Records drawn from a dataset

--------------------

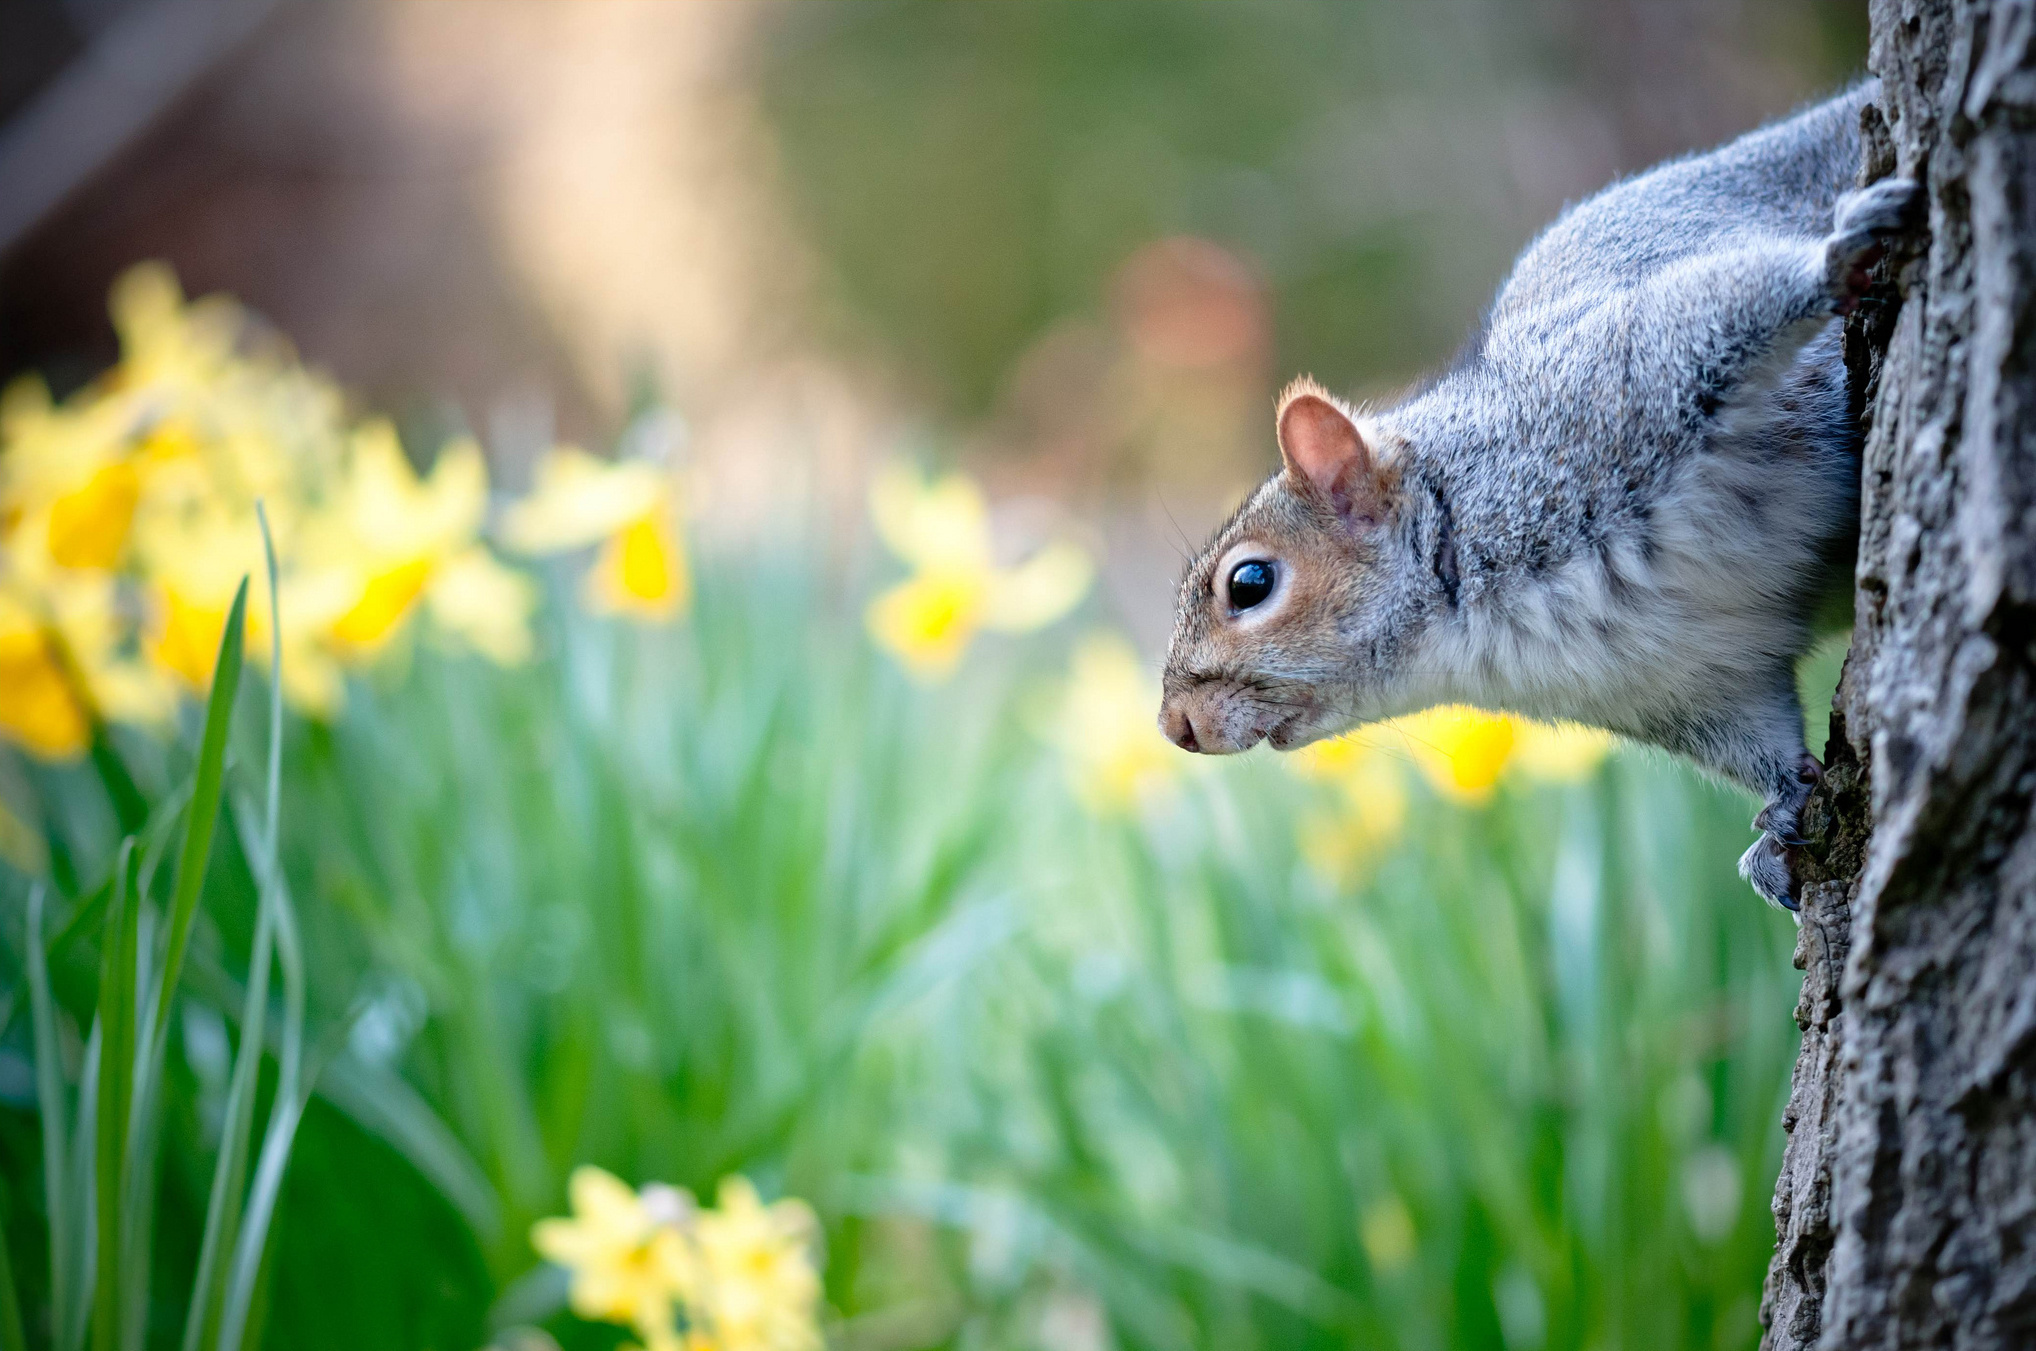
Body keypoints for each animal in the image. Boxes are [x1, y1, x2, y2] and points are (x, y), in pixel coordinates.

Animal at [1164, 81, 1921, 907]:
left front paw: (1837, 254)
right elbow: (1759, 737)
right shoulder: (1687, 682)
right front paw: (1780, 820)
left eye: (1249, 582)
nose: (1176, 727)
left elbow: (1724, 303)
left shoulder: (1619, 389)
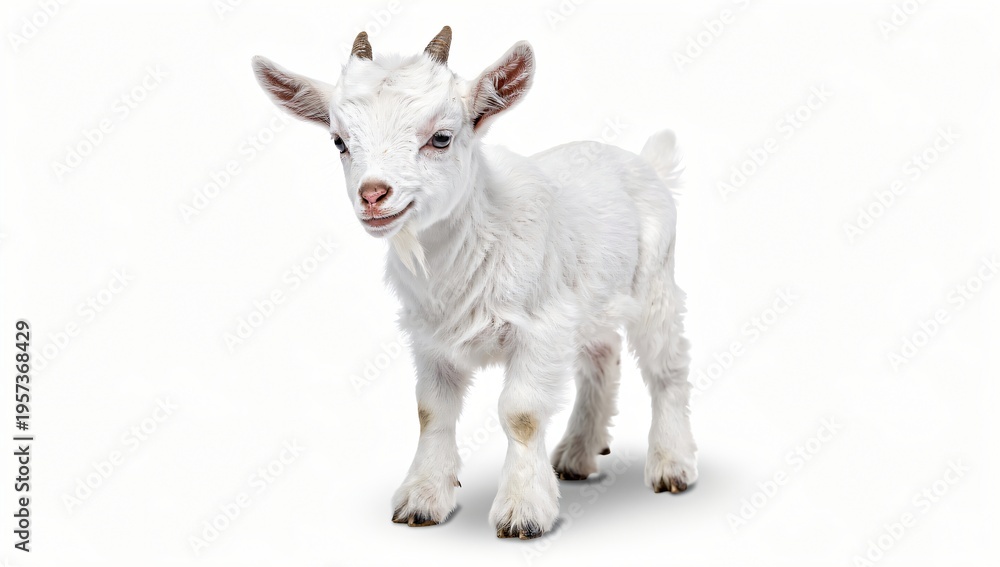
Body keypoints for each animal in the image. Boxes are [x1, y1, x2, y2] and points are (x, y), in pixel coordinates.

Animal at [252, 26, 697, 539]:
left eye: (441, 138)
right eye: (339, 142)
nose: (373, 194)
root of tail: (644, 163)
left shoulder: (541, 329)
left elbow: (521, 414)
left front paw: (523, 511)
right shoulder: (429, 338)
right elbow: (431, 410)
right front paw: (422, 499)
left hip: (656, 282)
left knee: (666, 367)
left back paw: (671, 464)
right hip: (592, 303)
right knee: (602, 357)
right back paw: (577, 454)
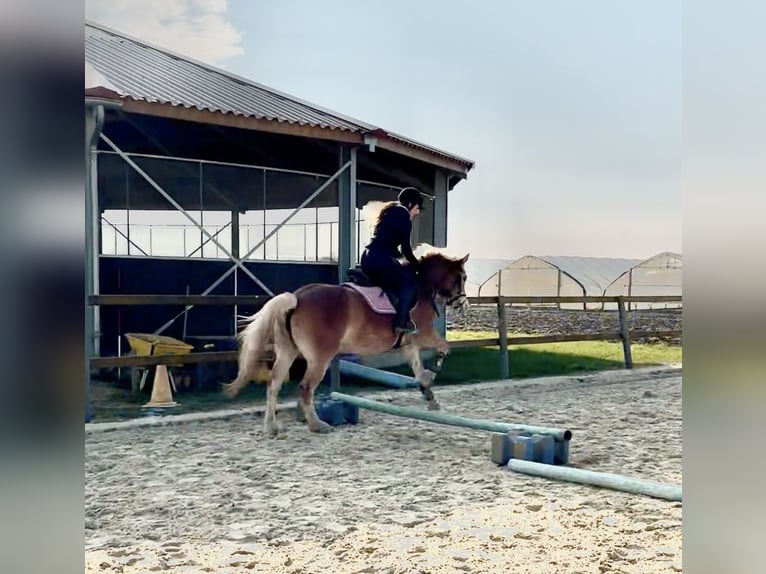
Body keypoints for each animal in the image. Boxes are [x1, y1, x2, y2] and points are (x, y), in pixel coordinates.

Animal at [222, 251, 472, 436]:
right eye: (461, 277)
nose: (462, 304)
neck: (422, 285)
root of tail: (296, 298)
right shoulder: (424, 334)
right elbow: (443, 348)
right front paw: (434, 375)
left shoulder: (409, 342)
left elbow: (418, 368)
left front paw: (429, 395)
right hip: (320, 358)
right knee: (305, 388)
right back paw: (317, 425)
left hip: (287, 351)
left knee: (273, 384)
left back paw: (271, 427)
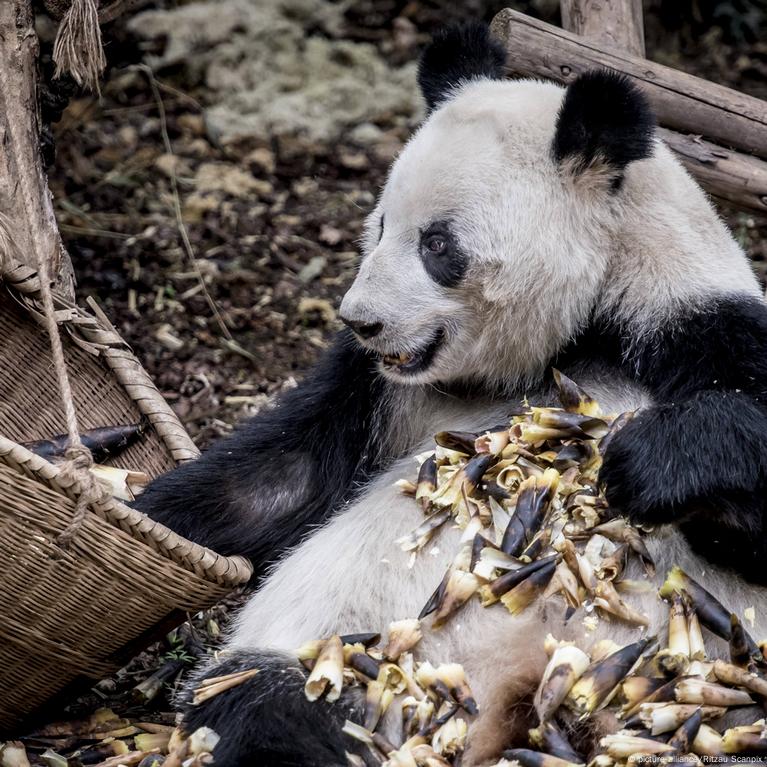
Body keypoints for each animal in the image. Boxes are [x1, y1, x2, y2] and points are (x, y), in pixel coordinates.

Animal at [134, 21, 767, 767]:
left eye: (438, 244)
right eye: (380, 225)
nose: (360, 320)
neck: (577, 333)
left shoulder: (698, 326)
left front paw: (651, 463)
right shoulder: (386, 392)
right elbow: (279, 478)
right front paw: (138, 520)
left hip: (707, 696)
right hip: (356, 661)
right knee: (274, 703)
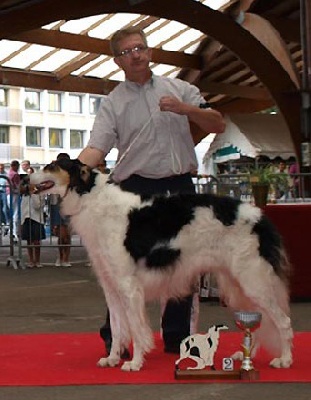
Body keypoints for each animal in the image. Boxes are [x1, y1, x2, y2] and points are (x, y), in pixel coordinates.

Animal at [31, 159, 294, 372]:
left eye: (52, 166)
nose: (25, 178)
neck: (93, 199)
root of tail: (261, 218)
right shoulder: (111, 287)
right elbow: (117, 328)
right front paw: (113, 358)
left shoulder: (128, 286)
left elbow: (135, 328)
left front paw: (135, 363)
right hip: (238, 284)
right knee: (262, 321)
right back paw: (246, 355)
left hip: (253, 280)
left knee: (282, 321)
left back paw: (285, 359)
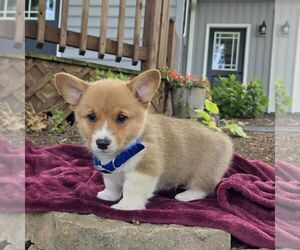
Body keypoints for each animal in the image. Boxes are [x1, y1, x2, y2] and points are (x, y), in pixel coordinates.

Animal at [54, 70, 232, 211]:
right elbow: (111, 183)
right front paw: (108, 195)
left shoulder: (144, 169)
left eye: (121, 117)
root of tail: (224, 138)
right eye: (91, 116)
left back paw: (186, 195)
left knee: (203, 187)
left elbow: (131, 189)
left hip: (205, 171)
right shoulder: (111, 171)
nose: (102, 143)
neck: (123, 151)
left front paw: (126, 206)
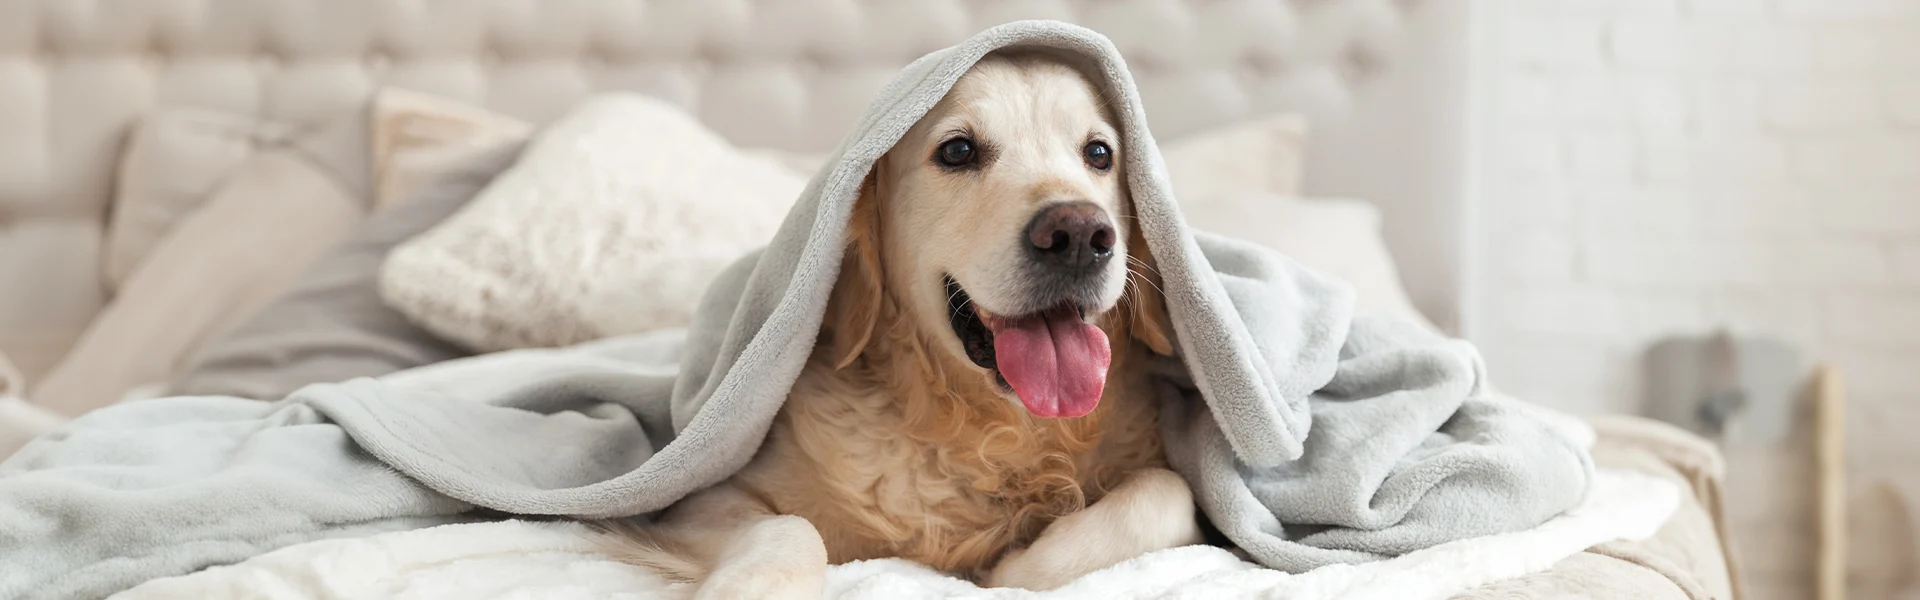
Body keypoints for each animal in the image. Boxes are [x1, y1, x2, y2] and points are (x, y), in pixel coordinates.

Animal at [602, 53, 1198, 596]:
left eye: (1099, 153)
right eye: (957, 150)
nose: (1077, 235)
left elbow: (1169, 492)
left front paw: (1016, 565)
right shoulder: (696, 502)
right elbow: (789, 526)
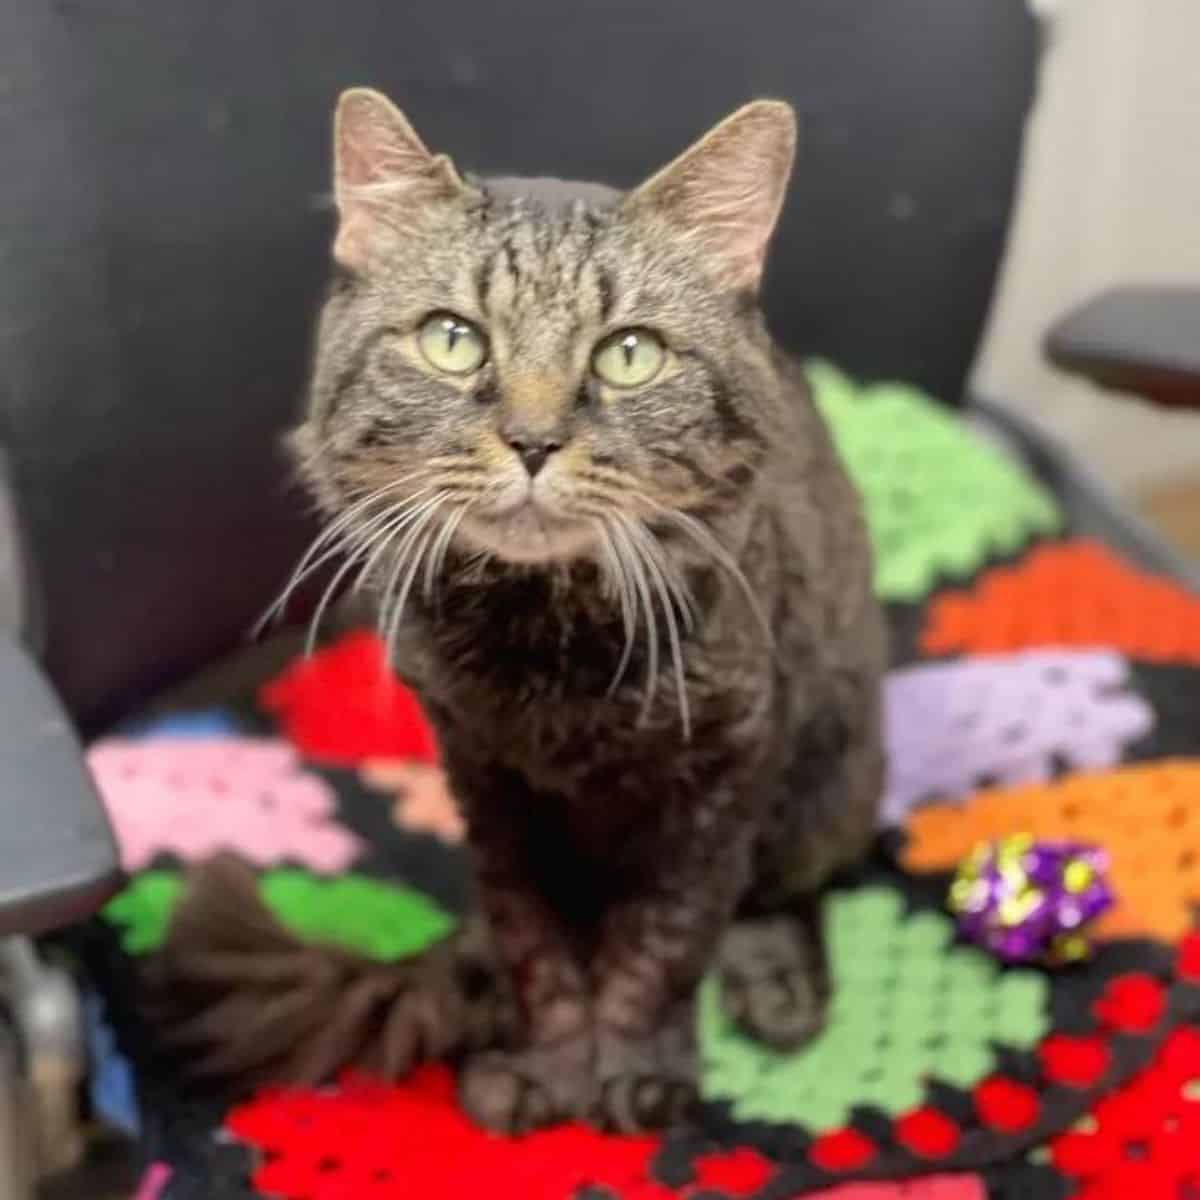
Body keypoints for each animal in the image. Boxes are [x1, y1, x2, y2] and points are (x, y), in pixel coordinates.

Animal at [147, 88, 883, 1128]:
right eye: (453, 339)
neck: (548, 644)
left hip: (836, 766)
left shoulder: (723, 770)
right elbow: (537, 947)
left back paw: (775, 980)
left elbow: (668, 938)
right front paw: (547, 1065)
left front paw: (637, 1067)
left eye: (628, 355)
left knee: (786, 887)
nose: (533, 441)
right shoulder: (489, 783)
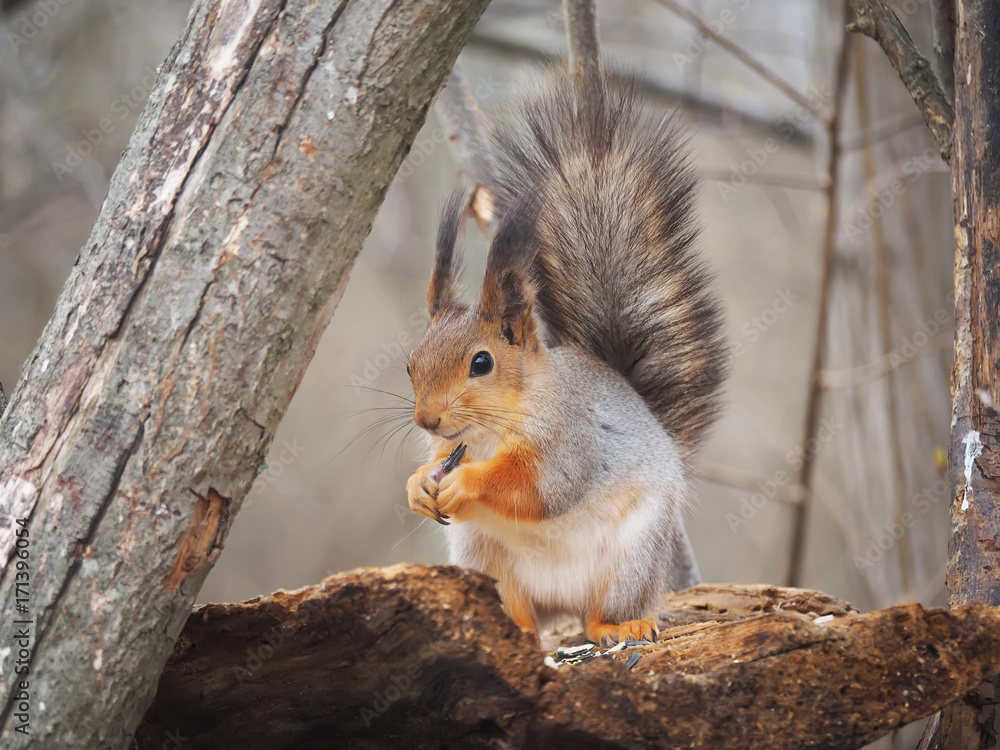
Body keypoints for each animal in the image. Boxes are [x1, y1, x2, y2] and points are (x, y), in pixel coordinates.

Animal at [405, 69, 727, 646]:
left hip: (632, 558)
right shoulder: (449, 447)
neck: (489, 431)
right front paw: (420, 485)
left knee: (603, 610)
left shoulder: (571, 441)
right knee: (520, 614)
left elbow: (539, 488)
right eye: (410, 365)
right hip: (483, 558)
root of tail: (561, 603)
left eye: (481, 363)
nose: (428, 420)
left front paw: (467, 482)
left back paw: (622, 624)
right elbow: (437, 467)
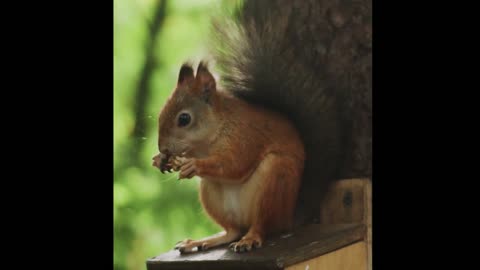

--------------------

▶ _WHAT YOU HAVE TO DO_
Of all the entries above, how many lines contain "tail"? Give the number alone.

▶ _ANSWER BOX_
5